The technology sector is among those that, according to unions and job portals, have a structural lack of workers. In Infojobs, 347 offers of digital profiles were left uncovered in June, and with the EU placing digitization as one of its great investment priorities for the coming years along with the green economy, everything points to the demand for professionals specialized in technology information and communication (ICT) can grow.
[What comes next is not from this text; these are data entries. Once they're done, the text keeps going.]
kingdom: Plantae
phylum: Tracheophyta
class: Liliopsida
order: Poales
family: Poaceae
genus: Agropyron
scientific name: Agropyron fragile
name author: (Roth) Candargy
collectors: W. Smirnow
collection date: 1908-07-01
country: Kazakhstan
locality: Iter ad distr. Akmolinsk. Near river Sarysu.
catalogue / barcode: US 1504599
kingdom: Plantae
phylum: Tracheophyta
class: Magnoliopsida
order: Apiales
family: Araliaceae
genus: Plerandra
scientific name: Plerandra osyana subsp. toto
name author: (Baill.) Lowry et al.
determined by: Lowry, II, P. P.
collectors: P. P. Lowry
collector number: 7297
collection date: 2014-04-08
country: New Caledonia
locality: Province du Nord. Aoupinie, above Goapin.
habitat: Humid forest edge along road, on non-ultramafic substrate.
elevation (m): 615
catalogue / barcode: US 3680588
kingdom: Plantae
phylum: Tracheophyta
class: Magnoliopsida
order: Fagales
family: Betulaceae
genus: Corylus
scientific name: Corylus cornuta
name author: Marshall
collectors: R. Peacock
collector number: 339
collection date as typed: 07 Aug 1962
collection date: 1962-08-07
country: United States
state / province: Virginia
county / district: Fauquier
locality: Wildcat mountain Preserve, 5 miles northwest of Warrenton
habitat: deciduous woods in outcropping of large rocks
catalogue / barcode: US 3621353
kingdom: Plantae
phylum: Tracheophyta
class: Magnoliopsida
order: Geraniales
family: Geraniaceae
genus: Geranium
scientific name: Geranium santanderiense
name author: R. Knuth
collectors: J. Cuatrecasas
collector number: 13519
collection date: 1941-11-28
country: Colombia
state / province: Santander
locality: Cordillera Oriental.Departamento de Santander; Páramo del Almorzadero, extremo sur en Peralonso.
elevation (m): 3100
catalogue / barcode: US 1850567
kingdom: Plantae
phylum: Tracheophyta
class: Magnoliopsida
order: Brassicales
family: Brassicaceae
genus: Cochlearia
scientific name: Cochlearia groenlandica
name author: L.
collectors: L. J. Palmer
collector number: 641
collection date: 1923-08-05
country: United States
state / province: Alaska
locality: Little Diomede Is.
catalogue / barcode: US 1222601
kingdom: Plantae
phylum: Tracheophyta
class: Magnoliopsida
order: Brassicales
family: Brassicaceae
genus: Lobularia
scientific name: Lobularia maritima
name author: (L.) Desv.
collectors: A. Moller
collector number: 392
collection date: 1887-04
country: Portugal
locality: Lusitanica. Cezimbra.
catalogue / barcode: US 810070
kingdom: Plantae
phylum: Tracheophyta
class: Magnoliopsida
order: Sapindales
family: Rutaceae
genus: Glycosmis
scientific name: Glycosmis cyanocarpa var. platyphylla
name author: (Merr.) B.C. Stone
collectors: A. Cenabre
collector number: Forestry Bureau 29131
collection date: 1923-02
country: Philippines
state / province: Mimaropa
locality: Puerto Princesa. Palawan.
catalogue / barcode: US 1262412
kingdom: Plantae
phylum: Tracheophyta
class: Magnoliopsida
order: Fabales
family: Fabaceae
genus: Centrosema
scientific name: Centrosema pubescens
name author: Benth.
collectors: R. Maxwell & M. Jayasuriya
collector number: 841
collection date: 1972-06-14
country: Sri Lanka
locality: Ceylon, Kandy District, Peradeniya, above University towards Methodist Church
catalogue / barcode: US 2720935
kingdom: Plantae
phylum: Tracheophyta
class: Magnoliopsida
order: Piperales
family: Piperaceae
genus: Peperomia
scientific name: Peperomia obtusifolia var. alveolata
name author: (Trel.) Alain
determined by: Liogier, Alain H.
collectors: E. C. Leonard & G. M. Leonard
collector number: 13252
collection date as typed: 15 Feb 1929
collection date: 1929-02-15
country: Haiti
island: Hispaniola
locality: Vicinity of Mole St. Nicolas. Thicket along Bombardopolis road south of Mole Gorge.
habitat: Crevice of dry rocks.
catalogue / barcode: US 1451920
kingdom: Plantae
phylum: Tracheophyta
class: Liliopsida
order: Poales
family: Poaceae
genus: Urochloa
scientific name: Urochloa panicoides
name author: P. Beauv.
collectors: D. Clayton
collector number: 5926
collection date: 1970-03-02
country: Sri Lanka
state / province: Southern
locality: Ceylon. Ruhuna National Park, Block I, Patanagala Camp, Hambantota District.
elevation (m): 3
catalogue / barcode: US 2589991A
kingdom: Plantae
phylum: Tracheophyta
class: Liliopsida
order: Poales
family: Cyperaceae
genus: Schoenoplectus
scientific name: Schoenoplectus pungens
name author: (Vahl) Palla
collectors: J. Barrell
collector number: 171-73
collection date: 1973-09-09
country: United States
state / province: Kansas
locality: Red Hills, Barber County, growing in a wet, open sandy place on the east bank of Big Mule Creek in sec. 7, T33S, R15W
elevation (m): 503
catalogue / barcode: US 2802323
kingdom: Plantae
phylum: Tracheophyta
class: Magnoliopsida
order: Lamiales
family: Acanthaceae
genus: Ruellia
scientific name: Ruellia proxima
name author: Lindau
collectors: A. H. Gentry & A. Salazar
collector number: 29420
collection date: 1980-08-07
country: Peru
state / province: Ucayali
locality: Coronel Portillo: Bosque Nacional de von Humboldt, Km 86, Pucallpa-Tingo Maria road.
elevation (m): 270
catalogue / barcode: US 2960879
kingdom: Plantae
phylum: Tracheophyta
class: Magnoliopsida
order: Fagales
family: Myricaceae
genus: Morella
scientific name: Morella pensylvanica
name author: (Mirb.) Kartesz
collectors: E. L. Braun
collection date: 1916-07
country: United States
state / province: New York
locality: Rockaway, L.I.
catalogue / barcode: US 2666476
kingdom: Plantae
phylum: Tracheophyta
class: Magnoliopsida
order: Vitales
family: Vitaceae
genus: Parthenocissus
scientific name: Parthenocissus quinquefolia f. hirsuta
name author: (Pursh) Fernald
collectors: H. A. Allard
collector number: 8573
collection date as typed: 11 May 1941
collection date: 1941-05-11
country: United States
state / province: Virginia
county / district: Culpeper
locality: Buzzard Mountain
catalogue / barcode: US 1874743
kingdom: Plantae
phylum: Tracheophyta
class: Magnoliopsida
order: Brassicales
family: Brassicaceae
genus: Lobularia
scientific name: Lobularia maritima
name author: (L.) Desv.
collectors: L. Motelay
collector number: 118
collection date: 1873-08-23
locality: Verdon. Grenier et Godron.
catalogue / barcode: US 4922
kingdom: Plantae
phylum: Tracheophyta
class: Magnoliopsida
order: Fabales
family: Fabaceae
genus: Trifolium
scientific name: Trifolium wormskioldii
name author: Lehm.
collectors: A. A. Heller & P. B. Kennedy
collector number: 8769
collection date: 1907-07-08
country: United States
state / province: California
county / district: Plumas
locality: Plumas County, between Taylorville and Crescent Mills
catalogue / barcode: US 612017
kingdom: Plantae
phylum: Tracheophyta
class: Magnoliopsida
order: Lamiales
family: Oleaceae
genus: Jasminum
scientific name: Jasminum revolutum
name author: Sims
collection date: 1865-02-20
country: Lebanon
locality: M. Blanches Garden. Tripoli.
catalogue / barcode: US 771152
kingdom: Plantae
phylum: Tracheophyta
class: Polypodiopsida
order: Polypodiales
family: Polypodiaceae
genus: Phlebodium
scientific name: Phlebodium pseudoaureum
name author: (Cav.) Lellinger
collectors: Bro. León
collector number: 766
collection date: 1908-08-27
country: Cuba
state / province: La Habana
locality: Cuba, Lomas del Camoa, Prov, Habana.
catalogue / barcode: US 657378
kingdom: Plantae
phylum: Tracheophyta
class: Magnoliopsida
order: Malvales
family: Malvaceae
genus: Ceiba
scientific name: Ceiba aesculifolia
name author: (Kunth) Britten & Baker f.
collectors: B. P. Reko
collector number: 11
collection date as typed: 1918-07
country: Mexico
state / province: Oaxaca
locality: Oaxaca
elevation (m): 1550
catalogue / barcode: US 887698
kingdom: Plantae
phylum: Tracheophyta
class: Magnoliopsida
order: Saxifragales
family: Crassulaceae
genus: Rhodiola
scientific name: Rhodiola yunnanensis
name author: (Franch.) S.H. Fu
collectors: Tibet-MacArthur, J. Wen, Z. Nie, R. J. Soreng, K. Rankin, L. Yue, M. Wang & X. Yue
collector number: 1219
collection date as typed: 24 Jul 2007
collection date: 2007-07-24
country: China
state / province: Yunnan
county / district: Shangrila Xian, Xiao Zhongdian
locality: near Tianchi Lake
They also hope to take advantage of that European manna in the construction sector. For Pedro Fernández Alén, president of the National Construction Confederation, the sector needs to gain weight between now and the end of the year from the current 1.3 million employees to two million, 700,000 more workers. Not only to meet the growing demand for rehabilitation and the classic works of a lifetime, but to help build all the green infrastructure that Spain will need from wind or photovoltaic plants.
According to their perception, there are young people who have thrown in the towel when looking for work who could have a niche in the sector if they decide to train. “Many young people are staying home with the game console when there is a very good future in construction. The construction industry has been demonized and it is not just brick, sand and wheelbarrow. It is also sustainability, new ways of building, energy … ”, he defends. Among the positions where there are opportunities, he cites those of bricklayer, formworker, construction manager and expert in renewables.
Mario Moscoso has been in the business for 19 of his 37 years through the company Construcciones y Reformas Moscoso, based in Galicia. He says he has more work than he can handle. “We are in a good time. Everyone is doing works on the issue of covid: terraces, porches and a lot of new housing ”. Moscoso employs eight workers on average, but when he has tried to recruit in the employment services or training cycles, he has not found the qualification he needs. Given the lack of trained personnel, he rejects 40% of the jobs that are demanded of him. “After the 2008 crisis, parents do not encourage their children to take courses of this type. Today I am taking novice people and teaching them to work. The solution is that there are more training courses and that young people know that in this union they can earn a lot of money. A person who knows about the union and is on his own is going to have a lot of work and a very good income ”.